Atypical Solute Carriers: Identification, evolutionary conservation, structure and histology of novel membrane-bound transporters
- Datum: 22 september, kl. 10.15
- Plats: B22, BMC, Husargatan 3, Uppsala
- Doktorand: Perland, Emelie
- Om avhandlingen
- Arrangör: Institutionen för neurovetenskap
- Kontaktperson: Perland, Emelie
Solute carriers (SLCs) constitute the largest family of membrane-bound transporter proteins in humans, and they convey transport of nutrients, ions, drugs and waste over cellular membranes via facilitative diffusion, co-transport or exchange. Several SLCs are associated with diseases and their location in membranes and specific substrate transport makes them excellent as drug targets. However, as 30 % of the 430 identified SLCs are still orphans, there are yet numerous opportunities to explain diseases and discover potential drug targets. Among the novel proteins are 29 atypical SLCs of major facilitator superfamily (MFS) type.
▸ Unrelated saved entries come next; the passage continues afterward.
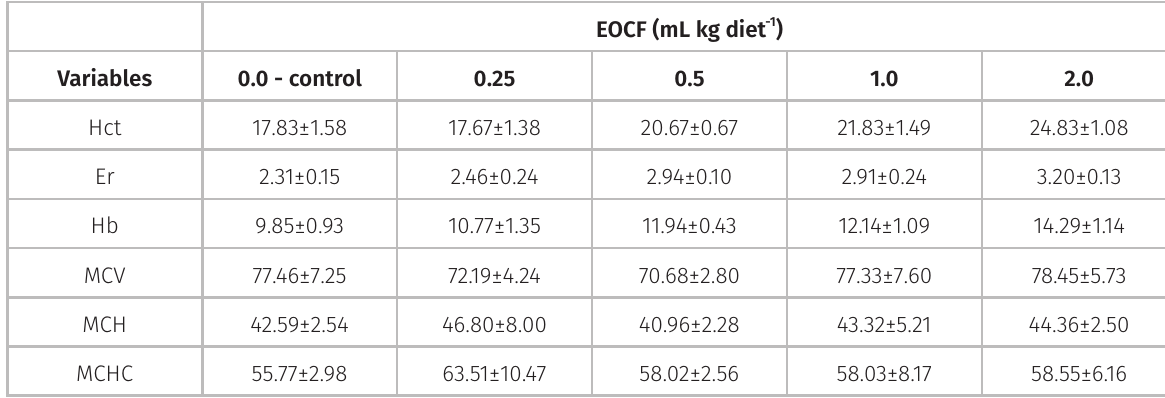
Table V. Hematological variables of Nile tilapia fed with diets containing different concentrations of the essential oil of Cymbopongon flexuosus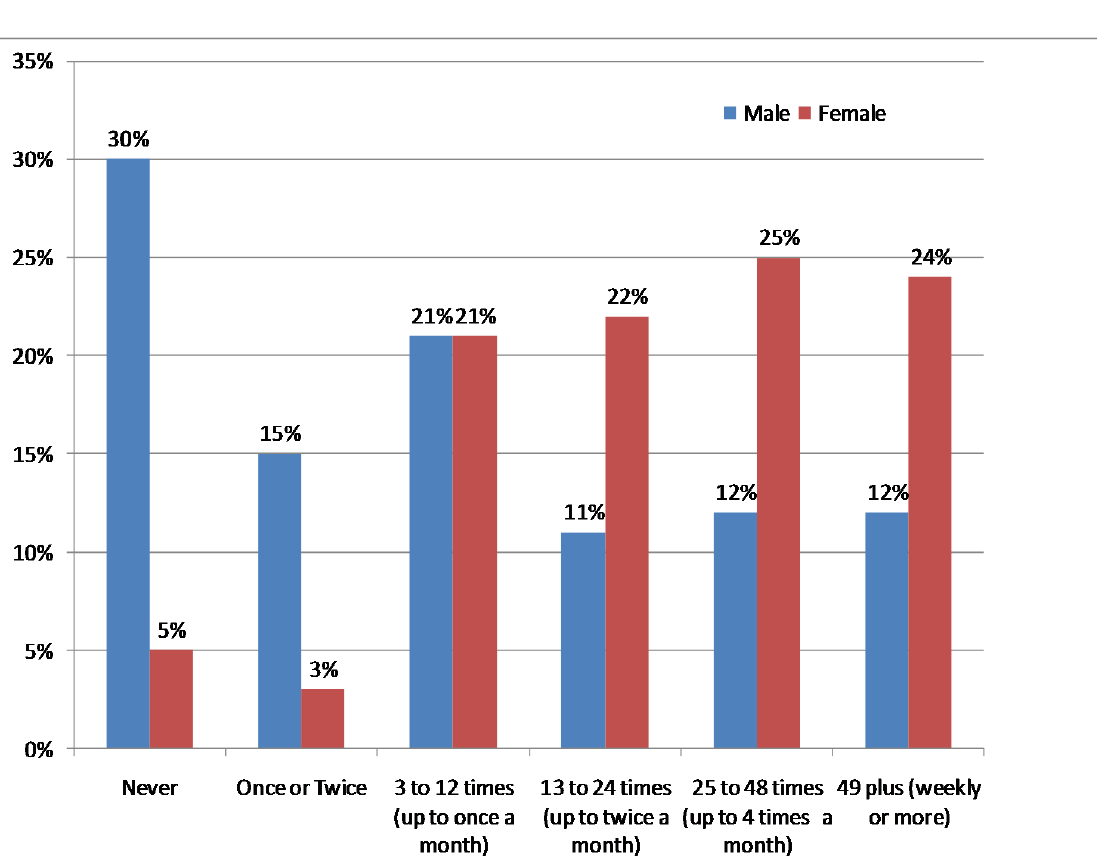
Figure 5. Levels of Attendance During The First Year of Incarceration by Male (N = 3009) and Female (N =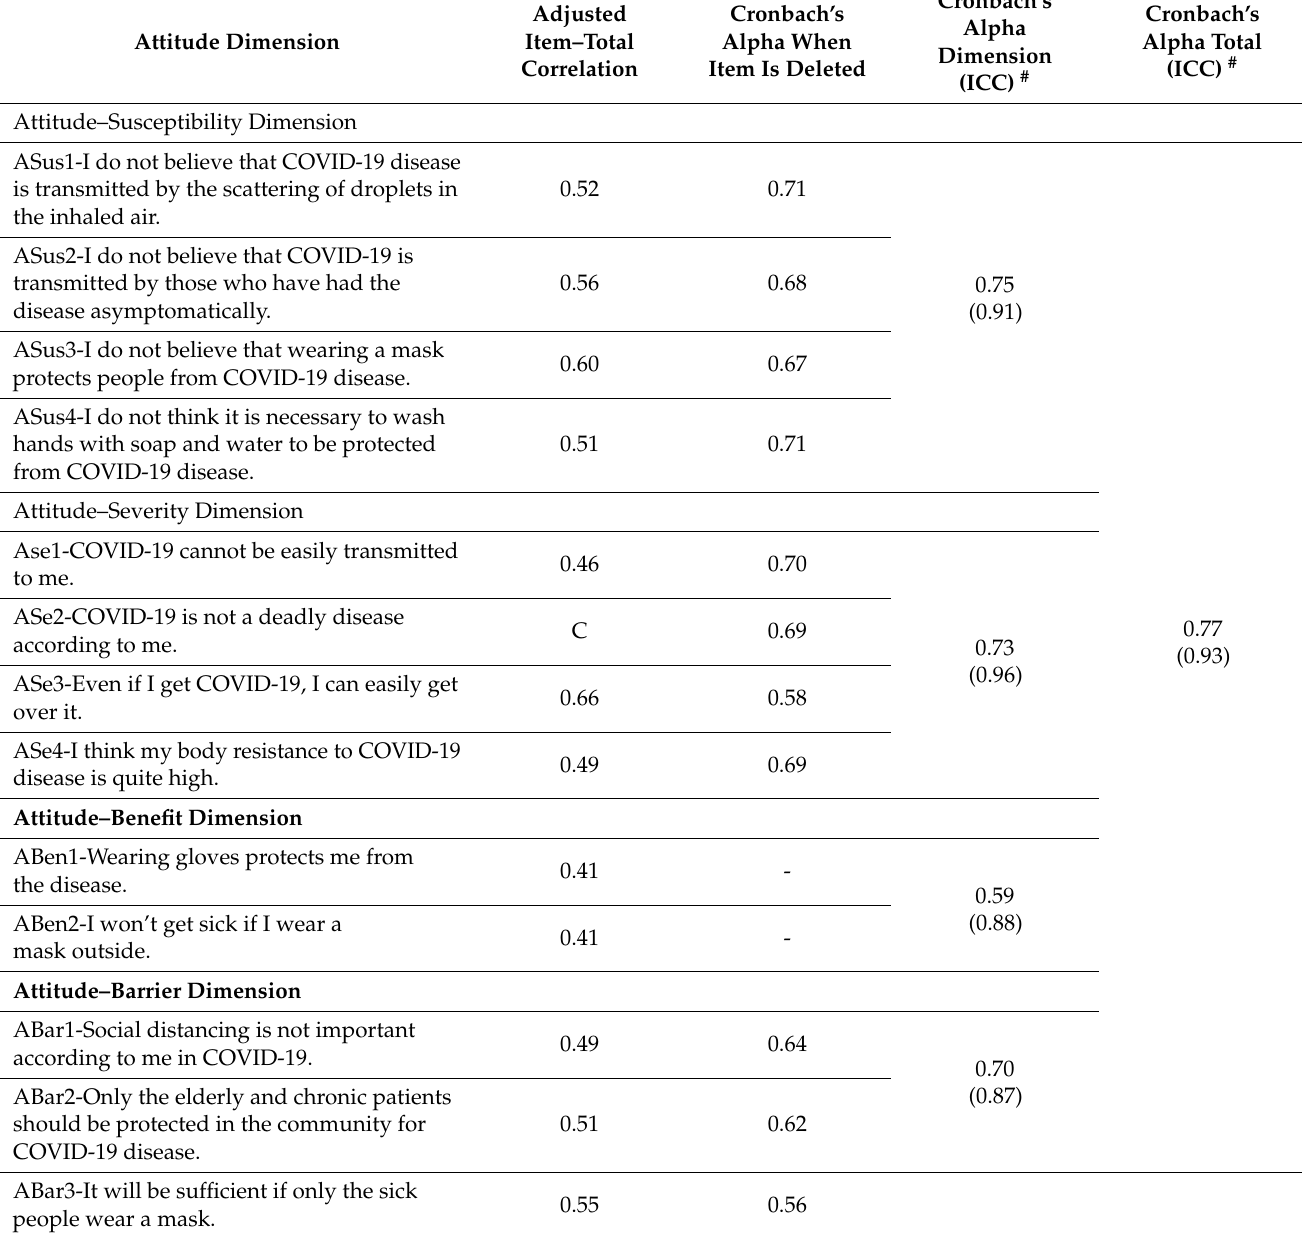
Table 2. Attitude dimension reliability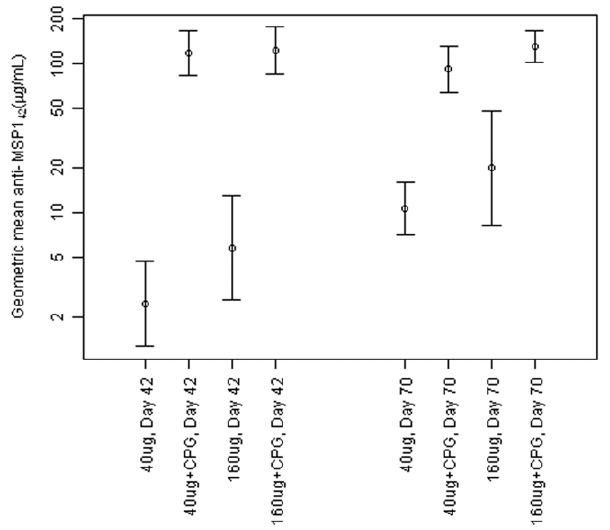
Figure 3. Geometric mean of average of FVO and 3D7 anti- MSP1 42 (ug/mL) over time. Includes only subjects with samples at all time points (40 ug: n = 12, 40 ug + CPG: n = 12, 160 ug: n = 10, 160 ug + CPG: n=8).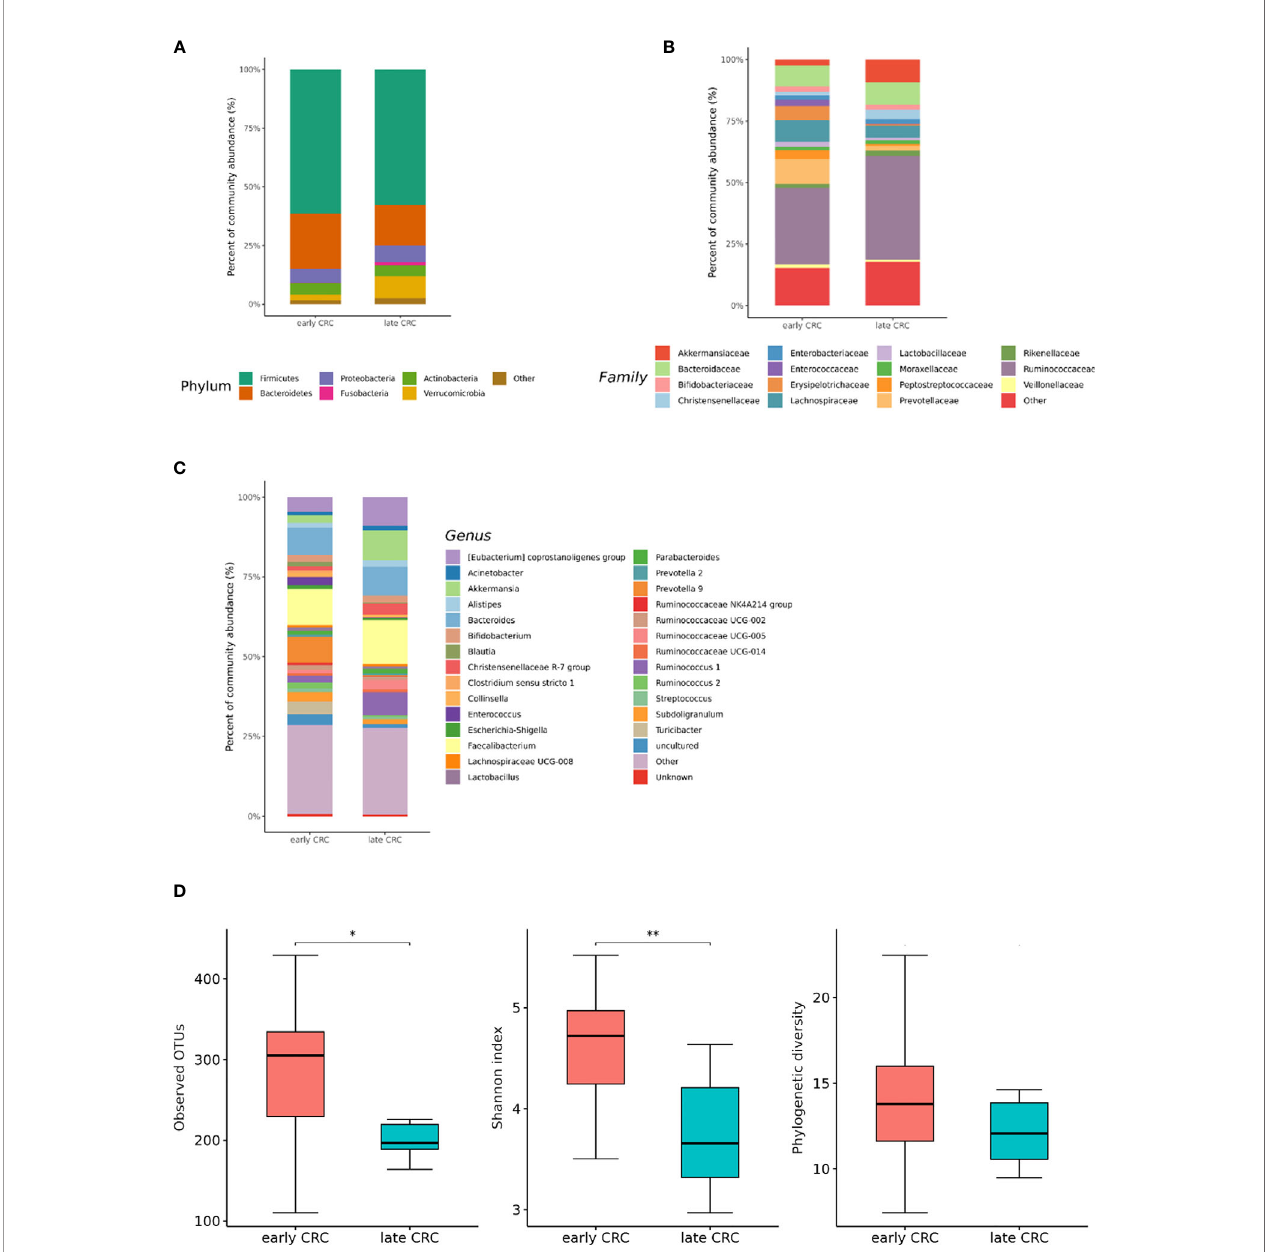
FIGURE 6 | Relative abundance plots of gut microbe-derived extracellular vesicles of early CRC (n = 62) and late CRC (n=8) (A) at the phylum, (B) family, and (C) genus levels. (D) Boxplots of alpha diversity indices comparing late CRC with early CRC in gut microbe-derived extracellular vesicles. ** p < 0.01 and * p < 0.05. CRC; colorectal cancer, OTU; operational taxonomic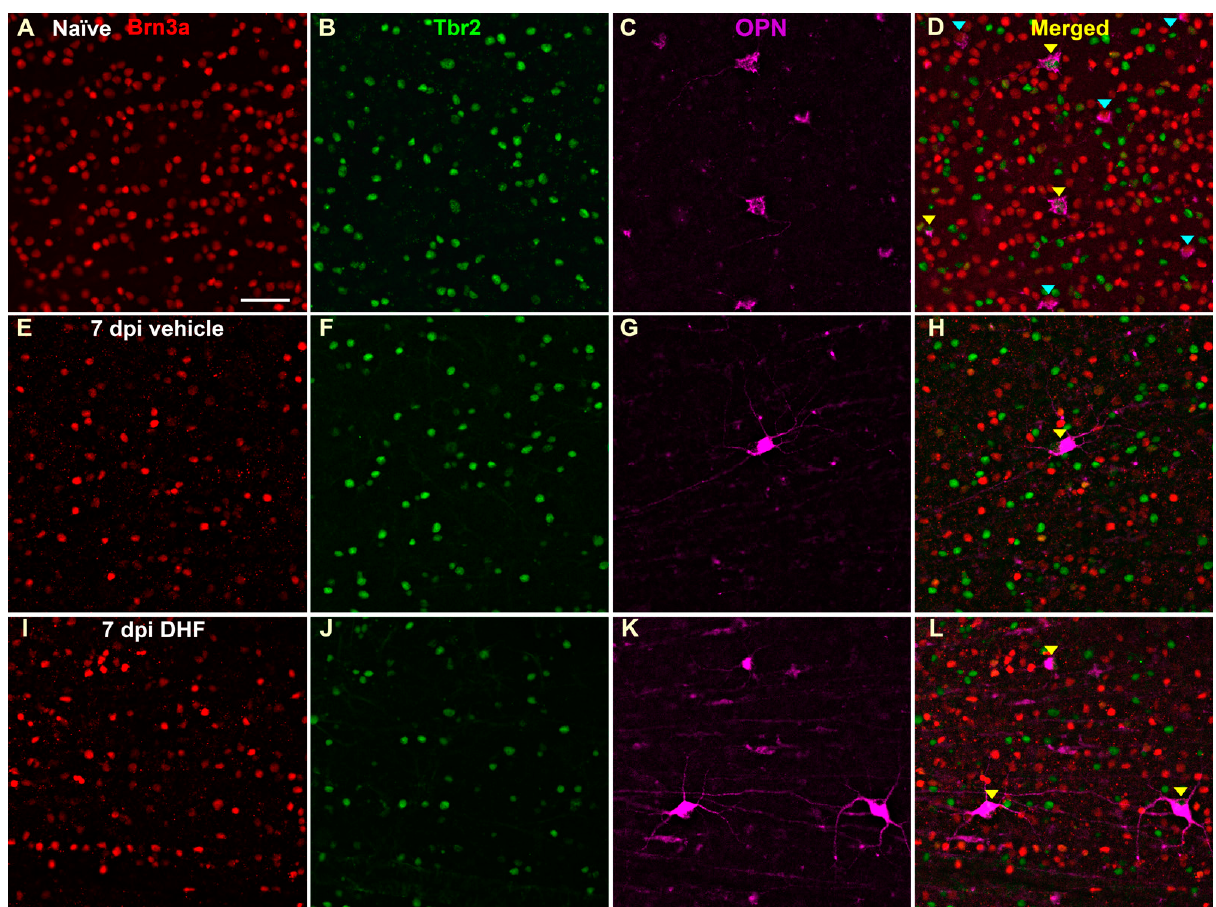
Figure 5. Neuroprotection of axotomized Brn3a + , OPN + and OPN + Tbr2 + RGCs with systemic DHF. Fluorescent micrographs from flat mounted adult albino rat retinas showing brain-specific homeobox/POU domain protein 3A positive retinal ganglion cells Brn3a + RGCs (Brn3a) ( A , E , I ), T-box brain 2 Tbr2 + positive RGCs (Tbr2) ( B , F , J ), osteopontin (OPN) positive OPN + RGCs ( C , G , K ), and merge of these signals ( D , H , L ) in contralateral control ( A–D ) and in experimental retinas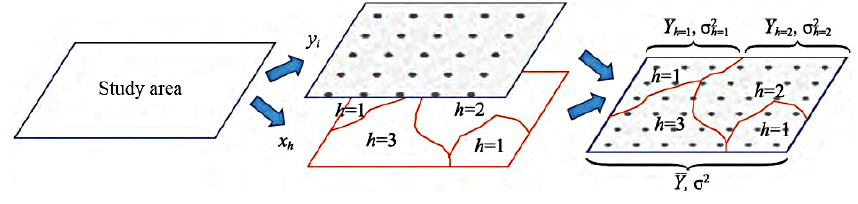
Figure 4. Principle of geodetector.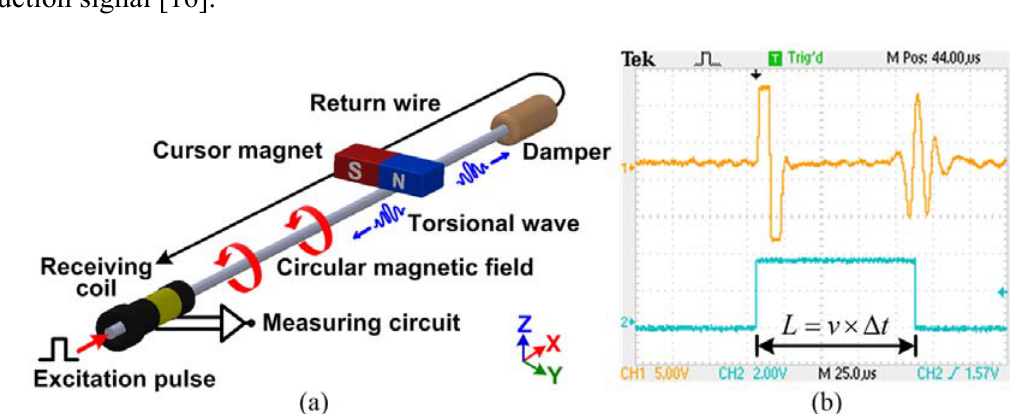
Figure 1. MLPS principle. ( a ) MLPS operation; ( b ) Oscilloscope waveform of the induction signal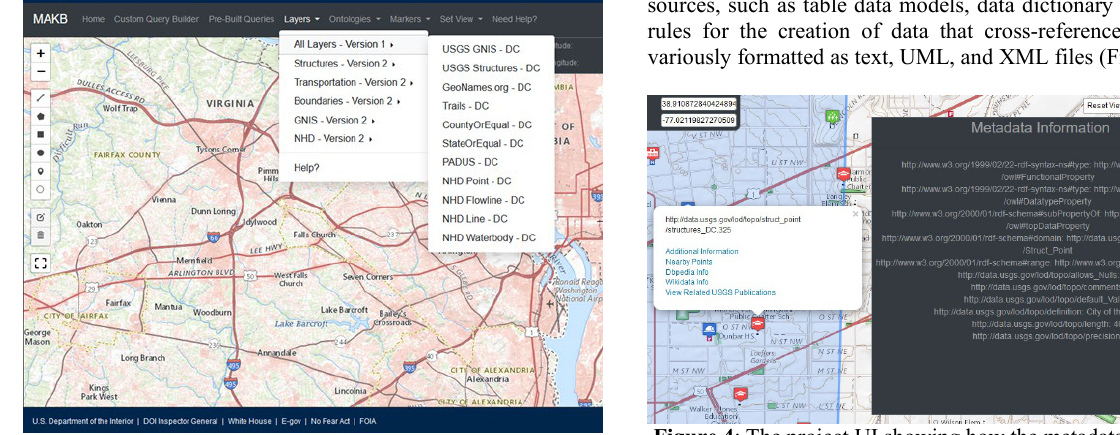
Figure 2 . Initial list of available datasets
These share evolutionary history with the remaining SLCs, but are orphans regarding expression, structure and/or function. They are not classified into any of the existing 52 SLC families. The overall aim in this thesis was to study the atypical SLCs with a focus on their phylogenetic clustering, evolutionary conservation, structure, protein expression in mouse brains and if and how their gene expressions were affected upon changed food intake. In Papers I-III, the focus was on specific proteins, MFSD5 and MFSD11 (Paper I), MFSD1 and MFSD3 (Paper II), and MFSD4A and MFSD9 (Paper III). They all shared neuronal expression, and their transcription levels were altered in several brain areas after subjecting mice to food deprivation or a high-fat diet. In Paper IV, the 29 atypical SLCs of MFS type were examined. They were divided into 15 families, based on phylogenetic analyses and sequence identities, to facilitate functional studies. Their sequence relationships with other SLCs were also established. Some of the proteins were found to be well conserved with orthologues down to nematodes and insects, whereas others emerged at first in vertebrates. The atypical SLCs of MFS type were predicted to have the common MFS structure, composed of 12 transmembrane segments. With single-cell RNA sequencing and in situ proximity ligation assay, co-expression of atypical SLCs was analysed to get a comprehensive understanding of how membrane-bound transporters interact.
In conclusion, the atypical SLCs of MFS type are suggested to be novel SLC transporters, involved in maintaining nutrient homeostasis through substrate transport.